> INSTRUCTIONS TO FOLLOW
Transcribe the whole listing below. Pictures do not go in the copy.

> THE DATA

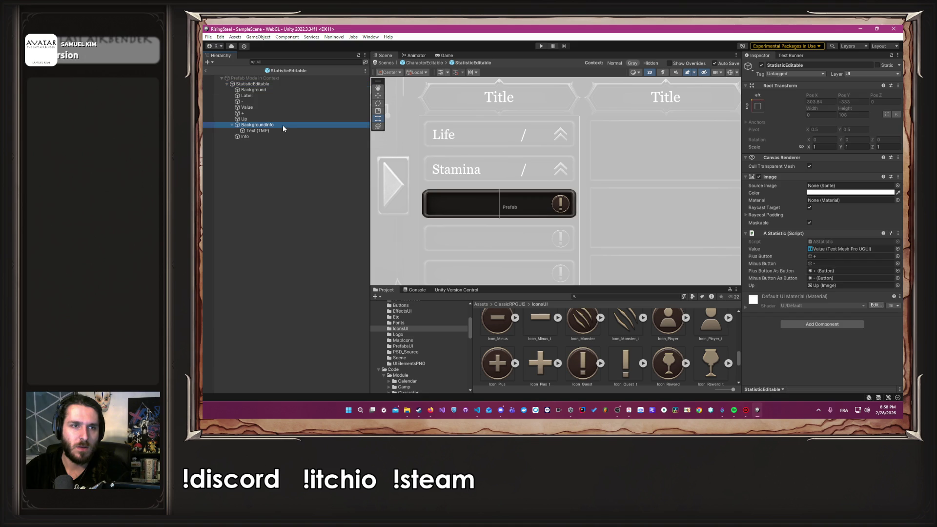
pyautogui.click(761, 65)
pyautogui.click(273, 136)
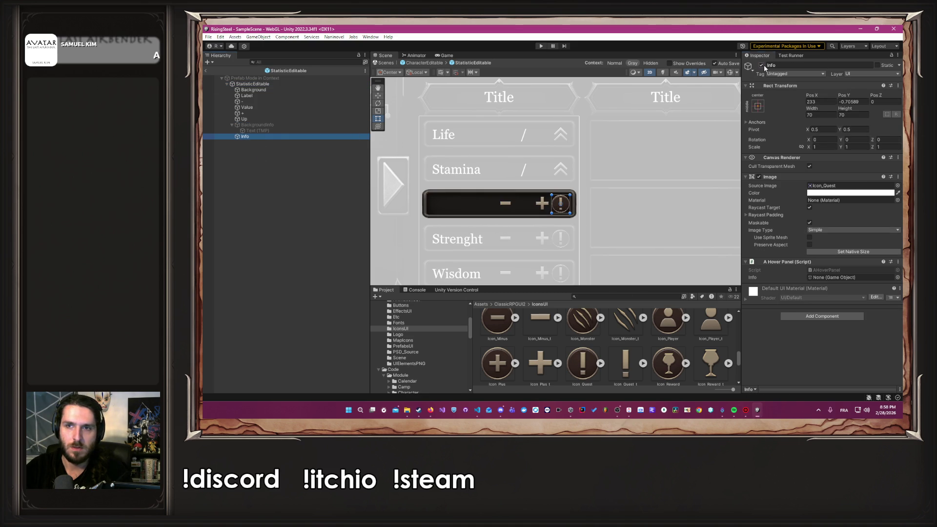
pyautogui.click(762, 66)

> TASK RESPONSE
pyautogui.click(761, 65)
pyautogui.click(273, 136)
pyautogui.click(762, 66)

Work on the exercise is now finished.